[from Deep-Sea Life Vol 12]
Deep-sea fauna in the NW Pacific: biodiversity patterns and future invasions
into the Arctic Ocean (Beneficial Project)
Hanieh Saeedi (1,2,3), Marianna Simõesa (2), Angelika Brandt (1,2)
(1) Senckenberg Research Institute and Natural History Museum; Department of Marine Zoology, 60325 Frankfurt am
Main, Germany; (2) Goethe University Frankfurt, Institute for Ecology, Diversity and Evolution, 60438 Frankfurt am
Main, Germany; (3) OBIS Data Manager, Deep-Sea Node
Email: firstname.lastname@example.org; Marianna.email@example.com
Over the last year we have studied the biodiversity patterns of the shallow and deep-sea fauna of the NW Pacific and Arctic Ocean. In collaboration with researchers from New Zealand (Dr. Mark Costello, University of Auckland) and Senckenberg Biodiversity and Climate Research Centre (Dr. Dan Warren), we analyzed 34,916 distribution records of 17,414 species from 0 – 10,900 m depth, 0 to 90 degrees latitude, and 100 to 180 degrees longitude. This study is an important contribution to the marine science society in order to better understand the biodiversity patterns of shallowwater and deep-sea species, and their driving factors. This is the first time that the biodiversity of the NW Pacific and its adjacent Arctic Ocean have been studied at this scale, and that environmental driving factors were considered. We considered how using different biodiversity indices could change the results and interpolation of the important driving factors in creating the biodiversity gradients. To our knowledge, this is the first time that the biodiversity of the NW Pacific has been studied, including all shallow-water and deep-sea marine species. The results are very important as we show that species richness decreases at the equator and towards the deep sea.

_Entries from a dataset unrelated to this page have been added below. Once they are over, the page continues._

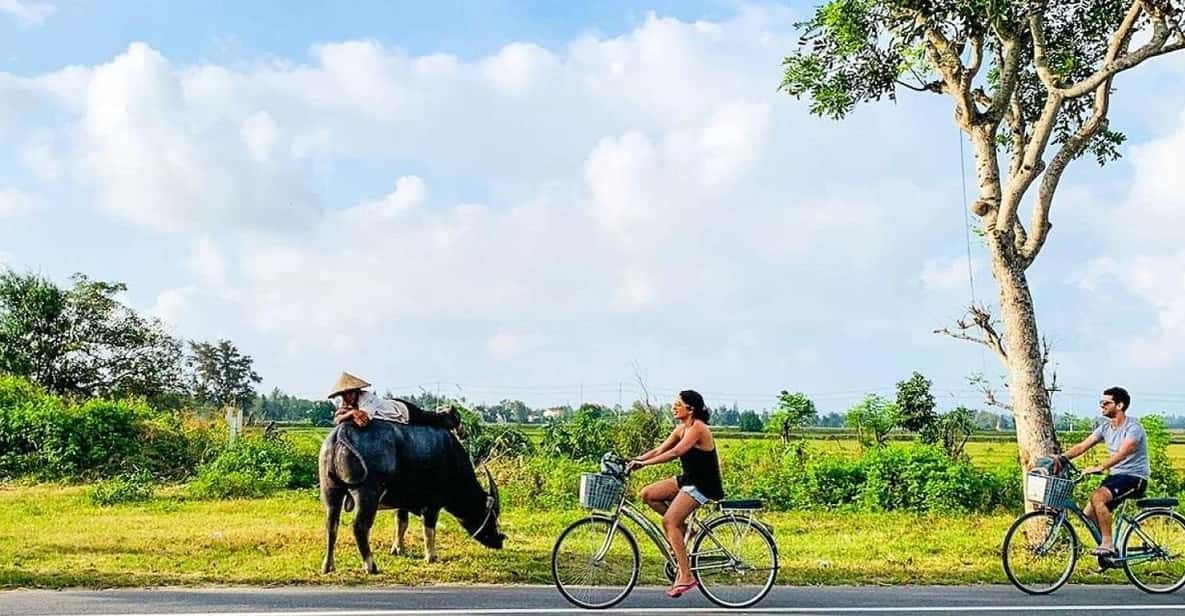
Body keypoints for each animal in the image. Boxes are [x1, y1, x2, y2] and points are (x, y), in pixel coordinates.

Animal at [317, 419, 502, 573]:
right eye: (492, 514)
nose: (500, 541)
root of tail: (343, 430)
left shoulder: (402, 503)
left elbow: (401, 523)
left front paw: (398, 549)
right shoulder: (432, 505)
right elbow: (429, 529)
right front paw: (431, 556)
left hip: (330, 491)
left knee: (331, 526)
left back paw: (328, 565)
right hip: (366, 494)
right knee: (359, 527)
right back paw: (370, 566)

From the dataset built on the NW Pacific and Arctic fauna, we will assess the shift of current suitable habitat for species from the NW Pacific in the face of anthropogenic climate change over the remainder of the century. For this, two projects are being developed with a focus on taxa represented in the NW Pacific fauna that are considered to be efficient invasive species and are reasonably well-sampled geographically: crustaceans (Fig. 1) and bivalves. The dataset includes occurrence records obtained through sampling in the NW Pacific, i.e., the Beneficial project, as well as the Ocean Biogeographic System (OBIS) and Global Biodiversity Information System (GBIF), comprising more than 5 million global records for more than 700 species. The forecast of habitat suitability is based on a machine-learning technique called maximum entropy modeling, where the correlation between a set of environmental grids and georeferenced occurrence localities, generates a model expressing probability distribution of predicted suitability of conditions for the modelled species. In collaboration with researchers in the United States (Marlon Cobos, University of Kansas), we developed robust models calibrated using two distinct environmental datasets, seven feature classes and nine regularization multipliers, resulting on 126 models per species. Model selection was done based on statistical significance, prediction ability, and model complexity. Final model projections were built under three distinct extrapolation settings and evaluated based on overall model variability. Preliminary results indicated multidirectional distributional shifts, but considerate poleward distributional shifts, characterizing the Arctic Ocean as a highly risked habitat considering future climatic scenarios. Moreover, for the first time we provide statistical assessment of environmental variable relevance for each species distribution. The impact of present climate changes on deep-sea biology is limited to a few example species, and the effects on ecosystem functioning and biodiversity remain almost completely unknown. Thus, this study is highly relevant for conservation planning purposes aiding determination of areas of gain, loss and stability of habitat suitability under future climatic scenarios, for shallow-water and deep-sea fauna. Future steps include measuring geographical and environmental suitability centroid shifts of individual species, and investigation of impacts at the community level.